WASHINGTON -- President Clinton sought to shore up support in the House for his $343 billion deficit-reduction package yesterday as conservative Democrats criticized its broad-based energy tax and continued to push for entitlement caps.
"I think the program is picking up steam again," Clinton said as he emerged from a meeting with Democratic lawmakers. He commended the House Ways and Means Committee for producing a bill last week that "confirms, reinforces, and in some ways improves" upon his own proposals.
Included in the tax committee's bill, which is largely composed of $272 billion of tax increases, are key elements of Clinton's economic program such as urban empowerment zones and permanent extensions for mortgage revenue bonds and industrial development bonds.
"I think people realize we have to make up some for the investment deficit of the last 12 years," he said.
Clinton also put aside criticism of the bill's energy tax raised this week by a group of 60 conservative and moderate Democrats from oil and gas regions that would be hard hit by the tax.
"I feel good about the energy tax," in part because Treasury Secretary Lloyd Bentsen's announcement of the plan last fall sparked a major bond market rally, he said.
Rep. Charles Wilson, D-Tex., one outspoken conservative, said he told Clinton during the meeting that he "fears" the House will "go through the pain of voting" for the tax next week only to see it either killed in the Senate or "swallowed up" by the uncontrolled growth of entitlement programs.
"It is a very dangerous thing for a Texas Democrat to vote for an energy tax and have Sen. Phil Gramm," R-Tex., later take credit for torpedoing it, Wilson said.
Wilson said he and other House conservatives were reassured by promises from Clinton and congressional leaders to resist widely anticipated attempts to alter or drop the energy tax in the Senate. Ways and Means member also told him, Wilson said, that they would not agree to drop the tax in House-Senate conference over the bill.
But he said the conservatives are not likely to back down from their demand for caps on entitlement programs like Medicare and Medicaid. He said that many members of Congress are still smarting from their experience of voting for a $150 billion tax increase in 1990, only to the entire increase eaten up by unanticipated spending in those programs.
Far from endangering Clinton's program, Wilson said the caps on entitlement spending would improve the bill and make it more salable to members of Congress. An amendment to adopt five-year caps would attract 100 Democratic votes in addition to most of the House's 176 Republican votes, he said.
But Clinton told the caucus of Democratic legislator that he continues to be strongly opposed to such caps because they are not the right way to address the entitlement problem.
"I want to control health-care costs as bad or worse than anyone else in the United States," he said, but "you have to do that through a health-care program" that encompasses both the private sector and government. Governments currently account for about 40% of health-care spending.

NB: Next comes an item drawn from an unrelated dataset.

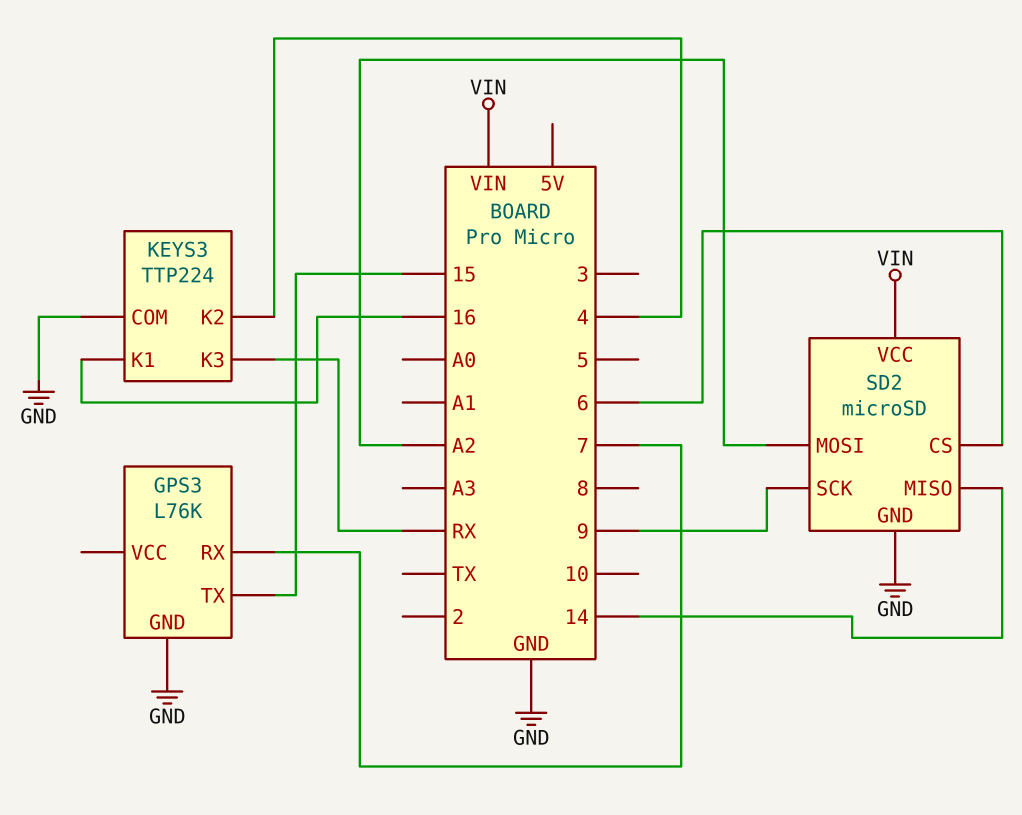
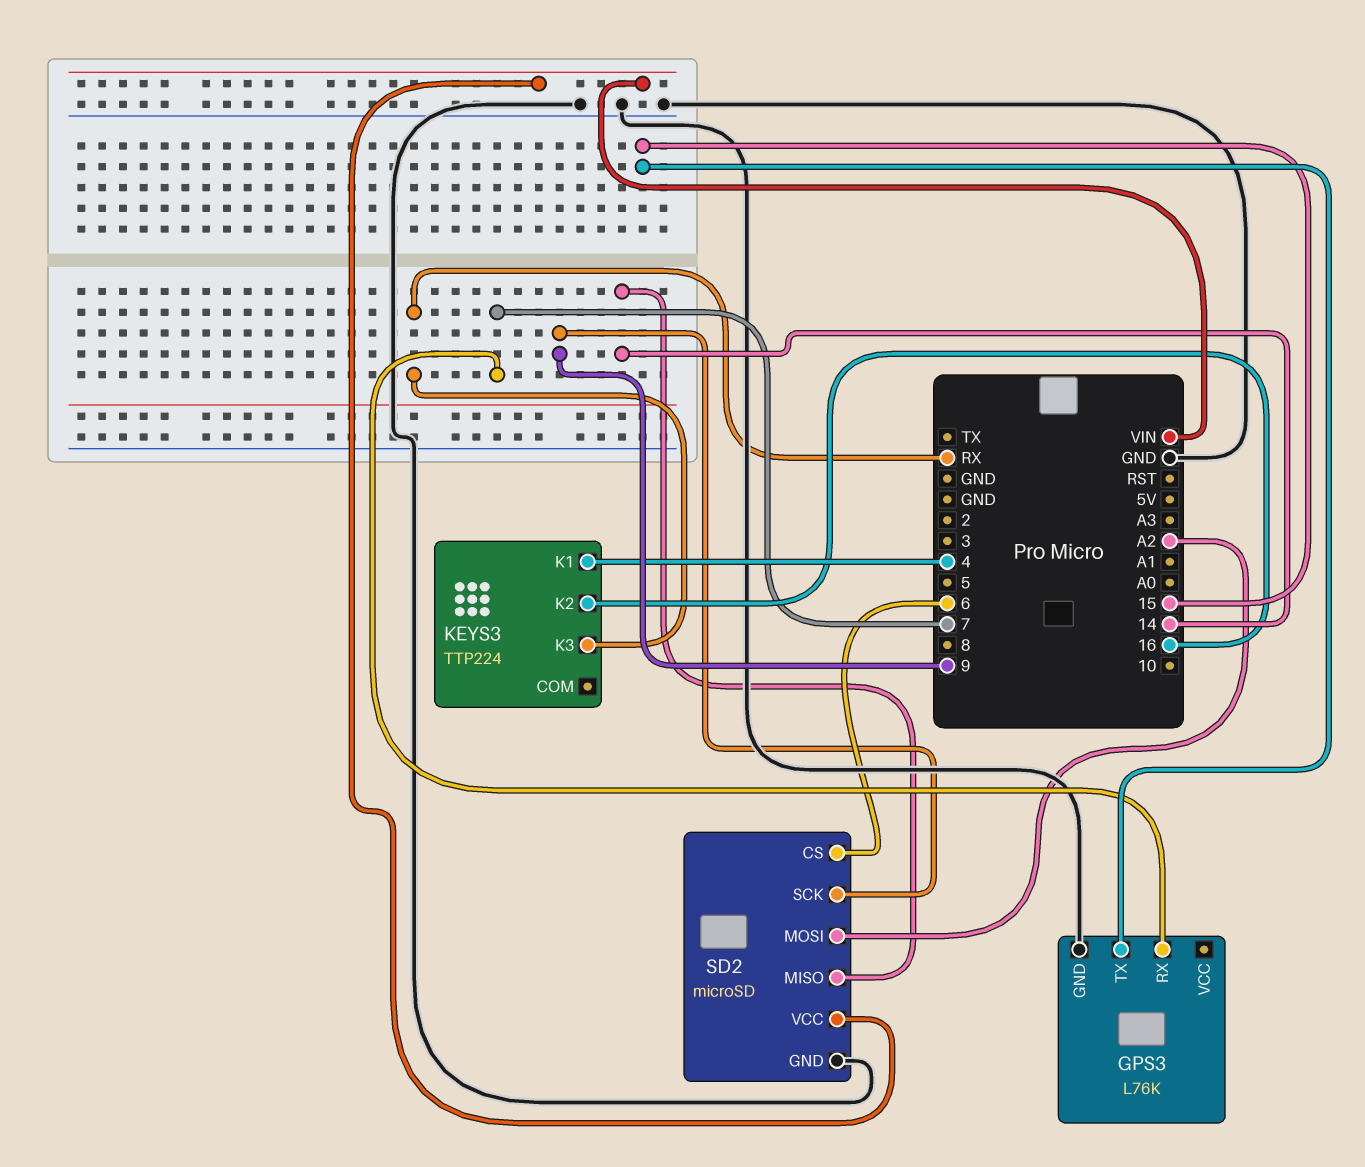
KEYS3 pin COM: GND -> none
KEYS3 pin K1: 16 -> 4
KEYS3 pin K2: 4 -> 16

Experience with cost controls over various health-care expenditures in the last 12 years showed that they only ended up shifting costs and price increases onto the private sector, where hospitals, employers, and others ended up picking up the tab, Clinton said.
Clinton also stressed that the budget package contains more than $100 billion of entitlement reforms, primarily in Medicare.
Wilson said Clinton's arguments were "not very persuasive," however. Rep. Timothy Penny, D-Minn., said conservatives would continue to push for including the caps in the budget package when it reaches the House floor next week. The bill first must be reported by the House Budget Committee, which is set to do so tomorrow.
Penny said a possible compromise would be to tie implementation of the caps to enactment of Clinton's health-care reform proposals that will be submitted to Congress later this year.
"I think there is a way to work it out so there is no way of the caps becoming a roadblock to health-care reform," he said.
Penny rejected a compromise offer being floated by the House Democratic leadership to schedule a House floor vote on the cap proposal after the budget bill is passed.
"I'm not sure they'll give us another shot. There's no way you can enforce a promise," he said, adding "the cap is the most important thing to conservatives."
Rep. Vic Fazio, D-Calif., vice chairman of the caucus, said that many members agree with Clinton that health-care controls should be included in a comprehensive overhaul bill. He added that the budget package overall appears to be gaining support from the Democrats.
"It's the most important vote in this Congress, and I think we're all there," he said. "There's a feeling this is an opportunity to change the course of modern history, do something about deficit reduction, and overcome our regional differences. Picking this package apart is something most members won't allow."